Suggesting this as a focal point requires political leaders to discern how past actions shape modern outcomes. TIME sequentially noted that the “…original embargo covered all U.S. exports to Cuba except for medicine and some foods.” Afterward, President Kennedy sharply modified the aforementioned embargo when Cuba’s revolution led to a communist government and Fidel Castro’s administration rule. The Spanish-speaking society under duress has suffered commercially since.
Ahead of the masses’ weakened expansion, America was Cuba’s most prominent product and traded goods supplier. More than Cuban communism or any leftist ideations, the United States is responsible for principal economic hardship. According to the United Kingdoms’ Real Business archive, The U.S. Chamber of Commerce predicted that “… the embargo has cost the U.S. economy $1.2 [billion] a year in lost sales and exports, with the Cuban government putting its loss at $685 [million] per annum.”

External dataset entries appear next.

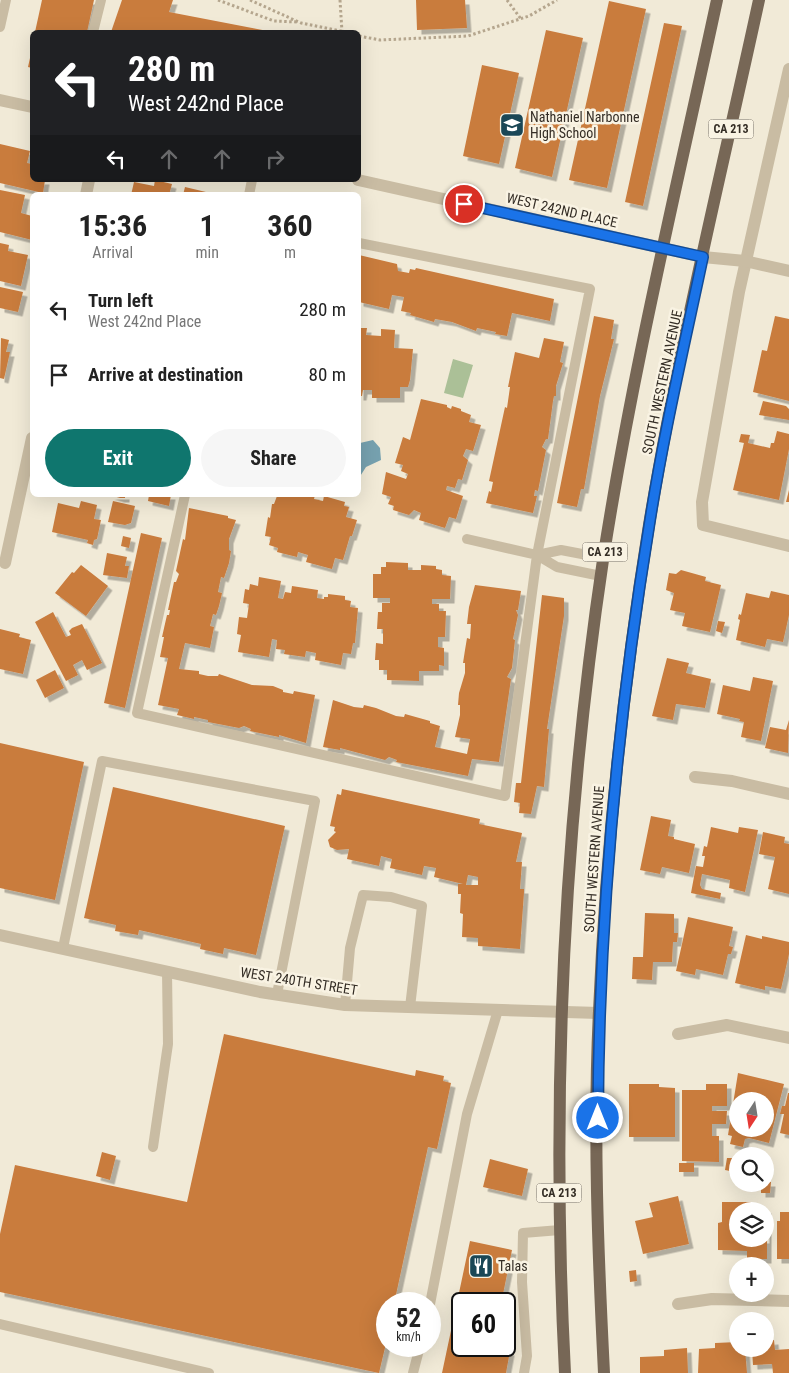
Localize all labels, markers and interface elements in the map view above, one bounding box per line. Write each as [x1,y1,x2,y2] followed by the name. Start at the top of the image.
[128,49,215,90] text: 280 m
[45,50,110,115] icon: left
[128,91,284,116] text: West 242nd Place
[530,109,640,141] place label: Nathaniel Narbonne High School
[499,112,525,138] school or university icon: Nathaniel Narbonne High School
[708,120,754,138] road number: CA 213
[102,145,130,173] icon: left
[155,145,183,173] icon: ahead
[208,145,236,173] icon: ahead
[261,145,289,173] icon: right
[443,183,485,225] pin
[505,189,619,231] street label: WEST 242ND PLACE
[450,190,478,218] icon: arrive
[78,208,147,243] text: 15:36
[200,208,215,243] text: 1
[267,208,313,243] text: 360
[92,243,133,262] text: Arrival
[195,243,219,262] text: min
[284,243,296,262] text: m
[88,289,153,312] text: Turn left
[45,296,73,324] icon: left
[299,298,346,321] text: 280 m
[639,308,685,456] street label: SOUTH WESTERN AVENUE
[88,312,201,331] text: West 242nd Place
[45,361,73,389] icon: arrive
[88,363,243,386] text: Arrive at destination
[309,363,346,386] text: 80 m
[45,429,191,487] button: Exit
[201,429,346,487] button: Share
[582,542,628,562] road number: CA 213
[581,785,607,933] street label: SOUTH WESTERN AVENUE
[239,964,359,998] street label: WEST 240TH STREET
[571,1091,623,1143] position arrow
[729,1092,774,1138] north arrow
[729,1092,774,1357] map controls
[729,1147,774,1192] button: search
[536,1184,582,1202] road number: CA 213
[729,1202,774,1247] button: layers
[468,1253,494,1279] restaurant icon: Talas
[729,1257,774,1302] button: +
[498,1258,528,1274] place label: Talas
[451,1292,516,1357] speed limit sign: 60
[396,1304,421,1333] text: 52
[729,1312,774,1357] button: −
[396,1330,421,1344] text: km/h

There have been policy modifications since. While in office, President Obama countered preceding commander-in-chief’s Cuban destabilization efforts by relaxing travel restrictions. The official’s all-embracing statement assessed, “…we will end an outdated approach that, for decades, has failed to advance our interests, and instead we will begin to normalize relations between our two countries. Through these changes, we intend to create more opportunities for the American and Cuban people…” Alongside former President Castro, tourism from the states could be sanctioned for educational trips for the first time in over five decades.
Additionally, Cuban citizens were at liberty to open U.S. bank accounts to transfer money between areas. More than policy development, President Obama publicly added that the “Cuban exile community in the United States made enormous contributions to our country.” This progress was celebrated but short-lived.
One outcome was less money flowing into Cuba. Upon President Trump being elected into office, travel to Cuba for tourist activities became prohibited by statute. Instead, stateside residents can travel to the country so long as their visits fall under one of the 12 approved travel categories. Additionally, Americans are subordinate to new financial restrictions while there. The separate wills of civic heads have clashed around proper order.
One party’s attempt to best the other made it difficult to resolve. South of the Straits of Florida, communist administrators, did not respond well to on-camera communications. While visiting Miami’s Little Havana, Former President Trump announced that he was reinforcing trade restrictions. He declared, “With God’s help, a free Cuba is what we will soon achieve… I am canceling the last administration’s completely one-sided deal with Cuba.” A rebuttal was publicized globally: “The government of Cuba denounces the new measures that strengthen the blockade… that won’t achieve their purpose of destabilizing the revolution nor bend the Cuban people.”
Caribbean territories, in particular, gravitated toward rhetoric facing Trump. West Indian and Latinx guides have seen their populaces’ needs disregarded, such as those concerning healthcare like hurricane pharmaceutical supplies or the AIDS epidemic against the Caribbean.
Openly, trust has been compromised among various powers — not just Cuba’s. The islander’s government criticizes that the ongoing unrest is a byproduct of the United States’ interference. Even so, the revolt of Cubans chorusing, “De tanta hambre que pasamos, nos comimos el miedo” (We were so hungry that we ate our fear) in the streets must be regarded. Reuters published that militant leads said American “economic asphyxiation” is promoting city-to-city demonstrations. Meanwhile, fed-up Cubans are not withdrawing quietly without their fundamental freedoms or budgetary reforms.